As noted the statement
lock(ms_Lock) {}
will cause a full memory barrier. In short this means the value of ms_Sum
will be flushed between all caches and updated ("visible") among all threads.
However, ms_Sum += 1
is still not atomic as it is just short-hand for ms_Sum = ms_Sum + 1
: a read, an operation, and an assignment. It is in this construct that there is still a race condition -- the count of ms_Sum
could be slightly lower than expected. I would also expect that the difference to be more without the memory barrier.
Here is a hypothetical situation of why it might be lower (A and B represent threads and a and b represent thread-local registers):
A: read ms_Sum -> a B: read ms_Sum -> b A: write a + 1 -> ms_Sum B: write b + 1 -> ms_Sum // change from A "discarded"
This depends on a very particular order of interleaving and is dependent upon factors such as thread execution granularity and relative time spent in said non-atomic region. I suspect the lock
itself will reduce (but not eliminate) the chance of the interleave above because each thread must wait-in-turn to get through it.

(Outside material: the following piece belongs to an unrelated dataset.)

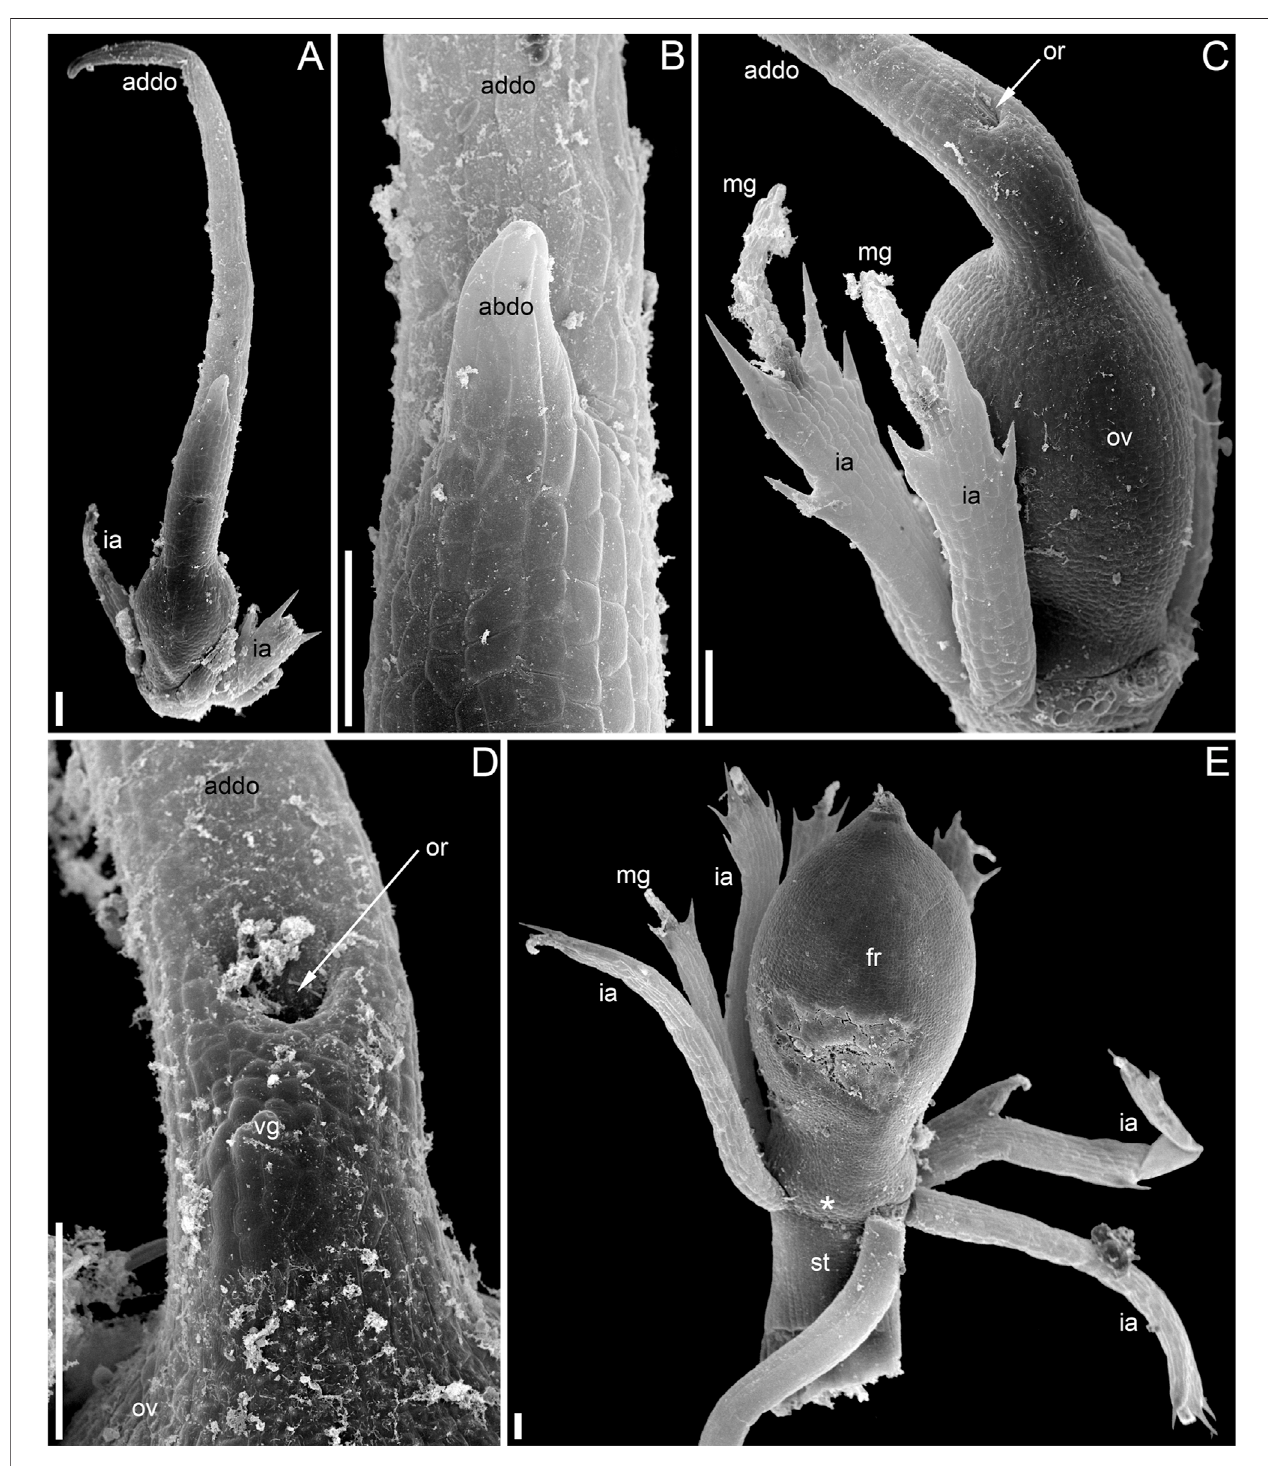
FIGURE 9 | Pistillate fl ower and fruit morphology of Ceratophyllum tanaiticum (SEM). (A) Abaxial view of fl ower with long adaxial and short abaxial distal gynoecial outgrowth. (B) Detail of (A) showing abaxial outgrowth. The gynoecium ori fi ce is hidden by the abaxial outgrowth. (C) Side view of fl ower with a single (adaxial) distal gynoecial outgrowth; twoinvolucral appendages removed, but their scars are visible in the bottom-right part of the image. (D) Detail ofabaxial viewof gynoecium similar to that in (C) , but with a vestigial gland below the ori fi ce. (E) Young fruit; note the ab initio absence of involucral appendages on one side of the fruit base (asterisk). Scale bars = 100 μ m in (A – E)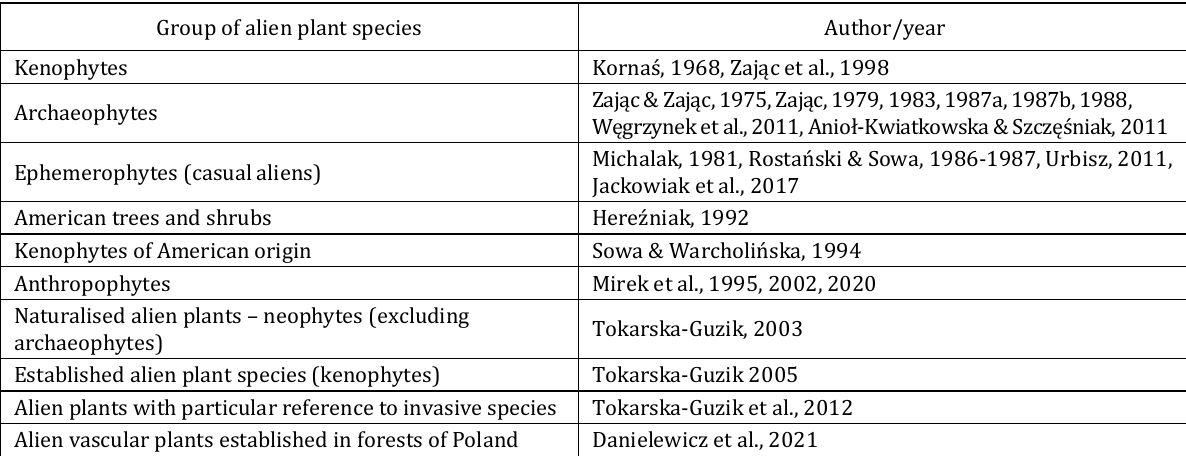
Table 1. Selected papers concerning lists of alien plant species (national and regional) in Poland (source: Tokarska-Guzik 2005, Tokarska-Guzik et al., 2014,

The relative time spent in the lock itself to the increment may also play a factor.
Happy coding.
As others have noted, use the critical region established by the lock or one of the atomic increments provided to make it truly thread-safe.
As noted: lock(ms_Lock) { }
locks an empty block and so does nothing. You still have a race condition with ms_Sum += 1;
. You need:
lock( ms_Lock )
{
ms_Sum += 1 ;
}
[Edited to note:]
Unless you properly serialize access to ms_Sum, you have a race condition. Your code, as written does the following (assuming the optimizer doesn't just throw away the useless lock statement:
- Acquire lock
- Release lock
- Get value of ms_Sum
- Increment value of ms_Sum
- Store value of ms_Sum
Each thread may be suspended at any point, even in mid-instruction. Unless it is specifically documented as being atomic, it's a fair bet that any machine instruction that takes more than 1 clock cycle to execute may be interrupted mid-execution.
So let's assume that your lock is actually serializing the two threads. There is still nothing in place to prevent one thread from getting suspended (and thus giving priority to the other) whilst it is somewhere in the middle of executing the last three steps.
So the first thread in, locks, release, gets the value of ms_Sum and is then suspended. The second thread comes in, locks, releases, gets the [same] value of ms_Sum, increments it and stores the new value back in ms_Sum, then gets suspended. The 1st thread increments its now-outdates value and stores it.
There's your race condition.
The += operator is not atomic, that is, first it reads then it writes the new value. In the mean time, between reading and writing, the thread A could switch to the other B, in fact without writing the value... then the other thread B don't see the new value because it was not assigned by the other thread A... and when returning to the thread A it will discard all the work of the thread B.